Work instructions —
Retype exactly what appears below from the line containing "Januar 2021" down to the line containing "男性と目が合ったら相手が目をそらすまで、じーっと目を見", keeping both end lines. Do not include pictures.

Input data —

※

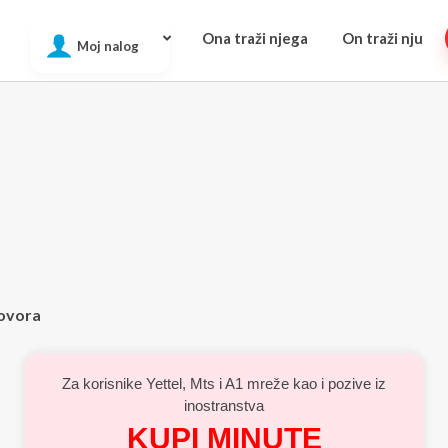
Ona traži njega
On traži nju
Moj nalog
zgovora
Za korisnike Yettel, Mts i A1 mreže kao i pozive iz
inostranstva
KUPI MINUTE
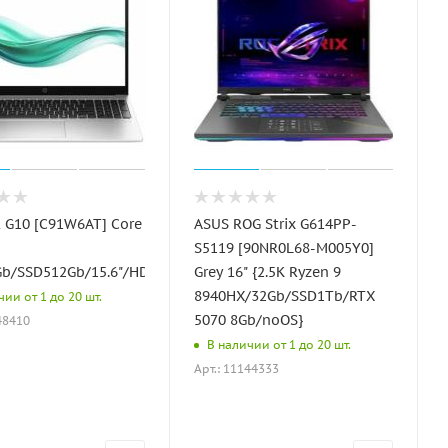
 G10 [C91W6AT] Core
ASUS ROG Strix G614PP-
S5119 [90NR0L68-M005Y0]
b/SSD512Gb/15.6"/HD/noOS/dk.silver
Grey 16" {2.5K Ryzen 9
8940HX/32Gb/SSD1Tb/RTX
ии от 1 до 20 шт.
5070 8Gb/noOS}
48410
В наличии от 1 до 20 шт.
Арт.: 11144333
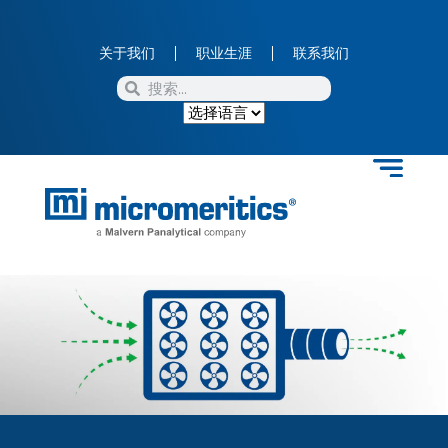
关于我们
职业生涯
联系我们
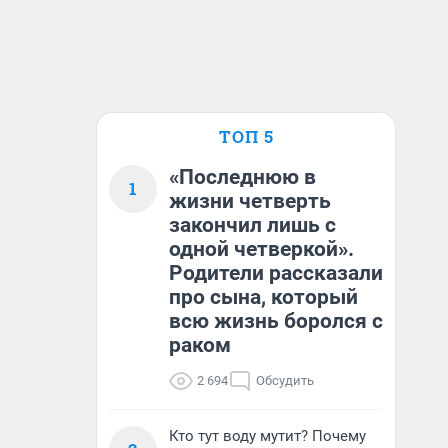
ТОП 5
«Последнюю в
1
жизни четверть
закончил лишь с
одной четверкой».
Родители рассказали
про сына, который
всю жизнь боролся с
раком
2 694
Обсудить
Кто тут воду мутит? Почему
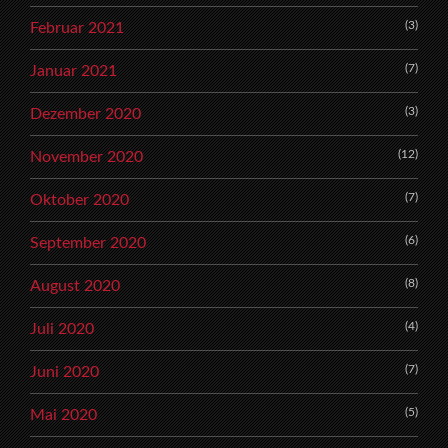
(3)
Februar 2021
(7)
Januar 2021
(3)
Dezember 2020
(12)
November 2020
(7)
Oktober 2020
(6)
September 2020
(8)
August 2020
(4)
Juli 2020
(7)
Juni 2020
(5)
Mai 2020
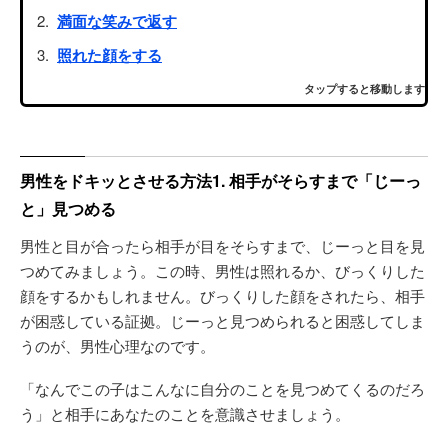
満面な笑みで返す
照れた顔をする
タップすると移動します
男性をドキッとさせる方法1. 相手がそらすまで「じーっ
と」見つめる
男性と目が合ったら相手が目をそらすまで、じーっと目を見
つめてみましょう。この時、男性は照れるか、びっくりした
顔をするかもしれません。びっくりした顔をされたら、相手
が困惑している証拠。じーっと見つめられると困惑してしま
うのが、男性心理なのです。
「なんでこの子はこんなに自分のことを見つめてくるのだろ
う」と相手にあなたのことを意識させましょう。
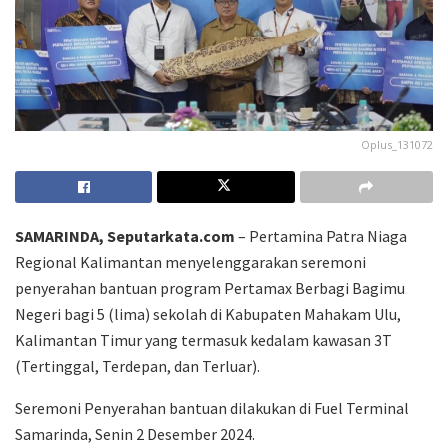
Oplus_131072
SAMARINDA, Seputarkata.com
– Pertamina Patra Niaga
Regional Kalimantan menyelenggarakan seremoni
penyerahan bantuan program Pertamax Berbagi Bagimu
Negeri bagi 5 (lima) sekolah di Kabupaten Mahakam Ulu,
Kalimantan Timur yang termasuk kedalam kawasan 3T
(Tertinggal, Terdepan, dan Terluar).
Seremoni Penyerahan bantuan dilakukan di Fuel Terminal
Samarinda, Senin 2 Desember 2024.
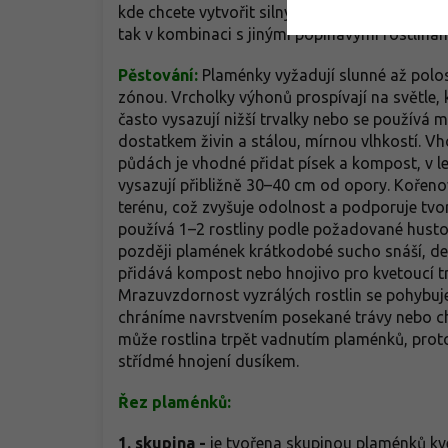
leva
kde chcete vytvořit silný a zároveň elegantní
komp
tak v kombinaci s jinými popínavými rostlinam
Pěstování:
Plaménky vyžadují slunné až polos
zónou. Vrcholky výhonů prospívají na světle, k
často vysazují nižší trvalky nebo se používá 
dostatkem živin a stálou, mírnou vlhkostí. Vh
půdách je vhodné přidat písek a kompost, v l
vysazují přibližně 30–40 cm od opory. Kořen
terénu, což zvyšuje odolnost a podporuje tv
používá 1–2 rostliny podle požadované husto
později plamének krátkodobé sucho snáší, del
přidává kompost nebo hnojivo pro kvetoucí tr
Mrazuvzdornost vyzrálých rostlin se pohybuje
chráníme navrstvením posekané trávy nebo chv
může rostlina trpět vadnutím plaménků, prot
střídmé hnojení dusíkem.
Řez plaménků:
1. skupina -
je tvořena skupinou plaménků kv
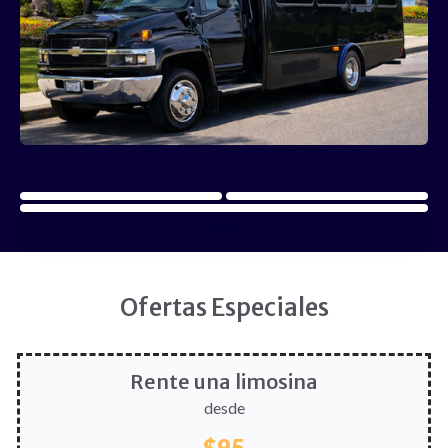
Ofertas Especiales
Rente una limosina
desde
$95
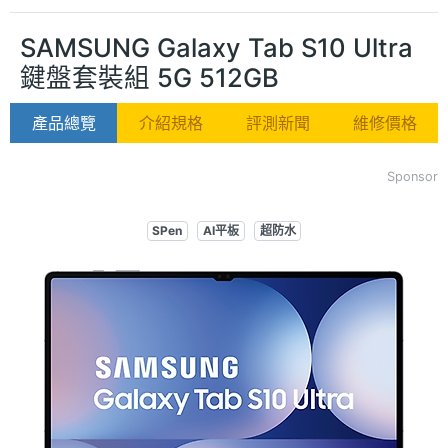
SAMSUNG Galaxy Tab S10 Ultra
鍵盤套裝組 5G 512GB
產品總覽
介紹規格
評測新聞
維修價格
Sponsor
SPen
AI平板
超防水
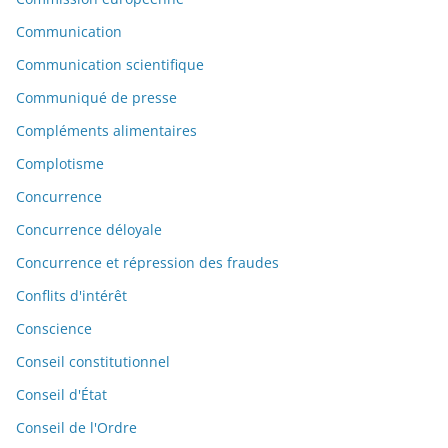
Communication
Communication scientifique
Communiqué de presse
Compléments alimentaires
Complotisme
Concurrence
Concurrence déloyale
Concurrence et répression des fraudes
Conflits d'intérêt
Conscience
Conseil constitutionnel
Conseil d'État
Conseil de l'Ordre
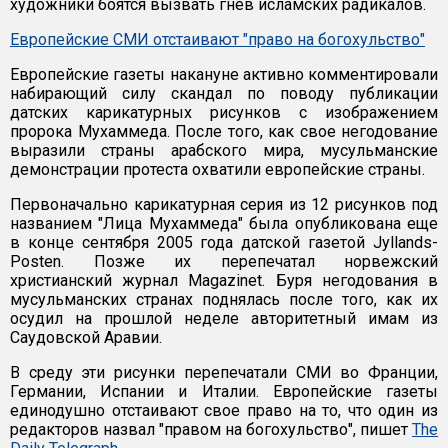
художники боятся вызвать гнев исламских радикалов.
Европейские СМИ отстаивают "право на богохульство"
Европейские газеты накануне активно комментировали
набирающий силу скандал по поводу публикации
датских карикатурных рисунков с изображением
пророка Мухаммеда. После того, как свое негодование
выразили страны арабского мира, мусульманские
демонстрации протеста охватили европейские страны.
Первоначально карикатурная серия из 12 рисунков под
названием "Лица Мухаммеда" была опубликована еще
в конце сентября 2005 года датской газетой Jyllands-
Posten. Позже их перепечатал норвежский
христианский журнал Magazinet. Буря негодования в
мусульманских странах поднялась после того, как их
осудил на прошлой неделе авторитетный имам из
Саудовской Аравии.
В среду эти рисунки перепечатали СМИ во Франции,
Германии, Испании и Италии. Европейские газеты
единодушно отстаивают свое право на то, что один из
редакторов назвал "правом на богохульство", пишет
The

※

Exercise answer —
Januar 2021
(3)
Dezember 2020
(12)
November 2020
(7)
Oktober 2020
(6)
September 2020
(8)
August 2020
(4)
Juli 2020
(7)
Juni 2020
(5)
Mai 2020
満面な笑みで返す
照れた顔をする
タップすると移動します
男性をドキッとさせる方法1. 相手がそらすまで「じーっ
と」見つめる
男性と目が合ったら相手が目をそらすまで、じーっと目を見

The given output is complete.